Mungkin sebagian lansia kurang akrab dengan istilah Post-power syndrome. Padahal, kondisi ini kerap dialami oleh banyak lansia. Bekerja bagi sebagian orang adalah pencapaian yang besar dalam hidup sehingga mereka senantiasa bersemangat ketika bekerja.
Pada suatu tingkatan tertentu, seseorang harus rela untuk melepaskan pekerjaan, kekuasaan, atau jabatan yang dimiliki selama ini misalnya ketika pensiun. Pensiun merupakan suatu tahapan yang alami oleh hampir semua individu yang bekerja. Individu dalam menghadapi masa pensiun memiliki respon yang berbeda.
Individu mengartikan pensiun sebagai pengalaman yang menyenangkan apabila individu merasa masa pensiunnya bermanfaat untuk melakukan kegiatan yang menarik dan menyelesaikan tugas- tugas yang tertunda akibat bekerja. Namun individu yang melekatkan identitas dirinya pada pekerjaan serta individu yang menjalani masa pensiunnya dengan terpaksa akan menjalani masa pensiun dengan perasaan tidak berguna, ketergantungan dan merasa bahwa kehidupannya telah berakhir. Hal ini lah yang membuat post-power syndrome menjadi kerap dialami oleh lansia.
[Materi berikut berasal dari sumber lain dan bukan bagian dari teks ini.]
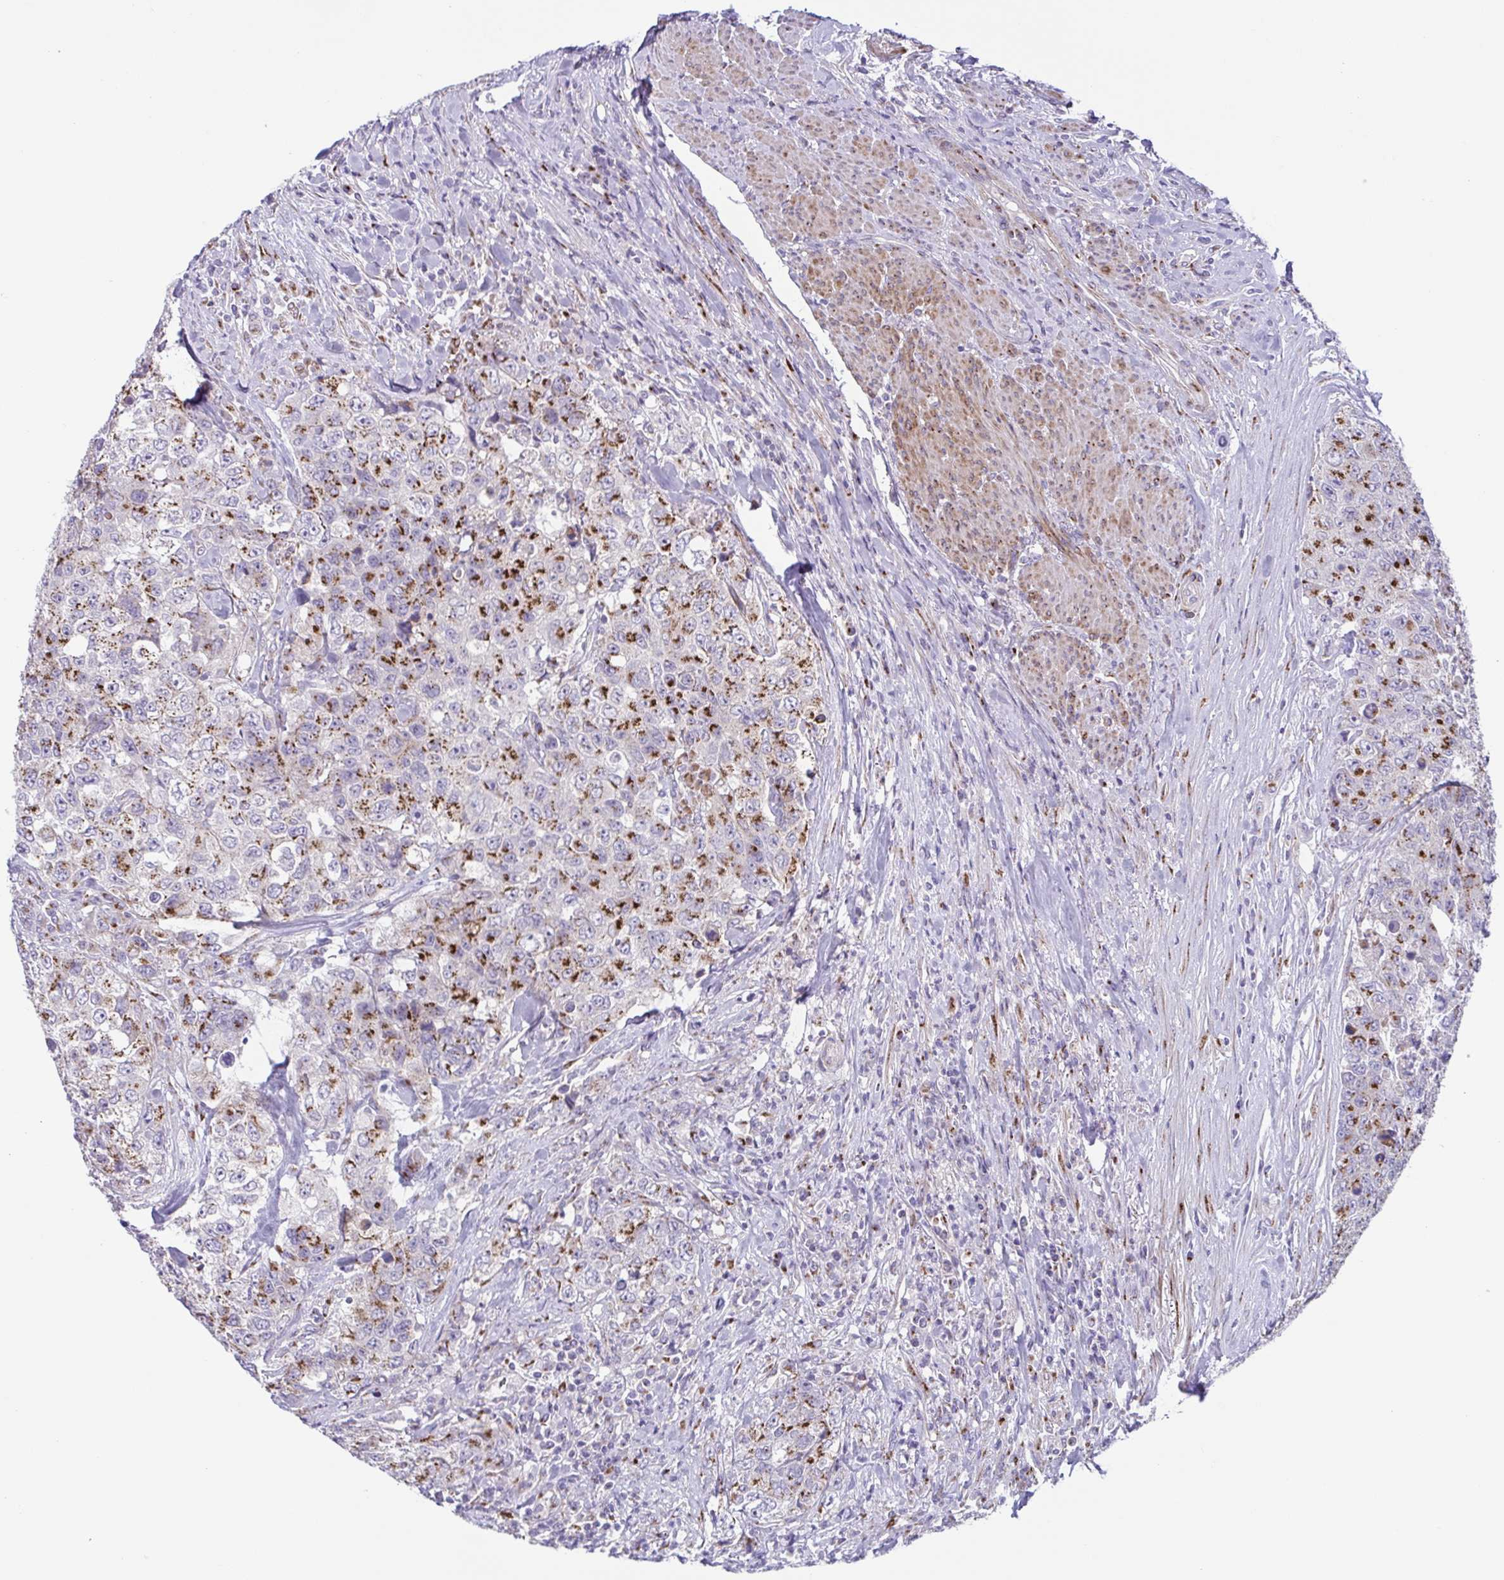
{"staining": {"intensity": "strong", "quantity": "25%-75%", "location": "cytoplasmic/membranous"}, "tissue": "urothelial cancer", "cell_type": "Tumor cells", "image_type": "cancer", "snomed": [{"axis": "morphology", "description": "Urothelial carcinoma, High grade"}, {"axis": "topography", "description": "Urinary bladder"}], "caption": "Brown immunohistochemical staining in urothelial carcinoma (high-grade) demonstrates strong cytoplasmic/membranous positivity in approximately 25%-75% of tumor cells.", "gene": "COL17A1", "patient": {"sex": "female", "age": 78}}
Menurut, Suadirman(2011), salah satu faktor yang mempengaruhi post-power syndrome adalah penyesuaian diri. Lansia yang memiliki penyesuaian diri yang baik terhadap pensiun adalah individu yang sehat, memiliki pendapatan yang layak, aktif, berpendidikan baik, memiliki relasi sosial yang luas termasuk diantaranya teman dan keluarga, dan biasanya merasa puas dengan kehidupan sebelum pensiun. Individu memerlukan dukungan sosial dari relasi yang dibangun untuk menghadapi masa transisi agar dapat menyesuaikan diri dengan perubahan yang terjadi. Namun jiak tidak, mereka cenderung mengalami post-power syndrome.
Salah satunya adalah ER, pria lansia yang berprofesi sebagai pengacara dulunya. Ia mengatakan kepada tim Goelderly bahwa ia sangat menikmati masa-masa ketika ia bekerja mulai dari berhadapan dengan kasus. Ia juga bersemangat setiap kali melakukan pekerjaannya selama hampir 30 tahun. Semenjak ia pensiun, ia merasa bahwa ada perubahan dalam dirinya misalnya kini ia lebih sensitif kepada keluarganya saat ini. Ia juga kebingungan aktivitas apa yang harus dilakukan pada masa pensiunnya.
“Saya bingung harus malakukan apa sekarang karena yang membuat saya bersemangat adalah bekerja. Dan sangat jauh berbeda dengan apa yang saya lakukan ketika di kantor,” ujarnya pada Rabu, (23/10).
Tak hanya ER, DEW yang merupakan perempuan lansia berusia 68 tahun juga mengalami hal yang serupa. Ia memutuskan untuk pensiun karena faktor kesehatan. Namun, ia merasa bahwa tubuhnya semakin melemah karena ia tidak melakukan kegiatan yang biasa ia lakukan. Ia merasa dirinya lebih sering sakit kepala dibandingkan yang lain.
“Nggak tahu apa itu sebenarnya post-power syndrome, tapi kadang saya kangen siang-siang begini mengajar anak-anak,” jelasnya pada Rabu, (23/10).
Dukungan sosial yang diterima oleh seseorang akan sangat mempengaruhi cara individu menyesuaikan diri dengan masa pensiunnya. Individu yang menerima dukungan sosial memadai lebih memungkinkan untuk berhasil dalam penyesuaian diri terhadap masa pensiunnya. Hal yang harus dilakukan untuk mengatasi hal ini yaitu memahami bahwa penderita terkadang tidak menyadari gejala yang dialami sehingga anggota keluarga harus belajar menerima dan tidak menanggapi sensitivitas. Selain itu keluarga juga dapat membuat kegiatan yang memberdayakan lansia untuk menyalurkan emosi negatif atau ketidakpuasan hidup secara lebih konstruktif. Dukungan psikologis dari keluarga juga dapat berupa memberikan akses kepada psikolog.
Referensi:
Cigna (2020). Ketahui Potensi Post-Power Syndrome Anda. Retrieved from https://www.cigna.co.id/health-wellness/ketahui-potensi-post-power-syndrome-anda
Suardiman, S. P. (2011). Psikologi lanjut usia. Yogyakarta: Gadjah Mada University Press.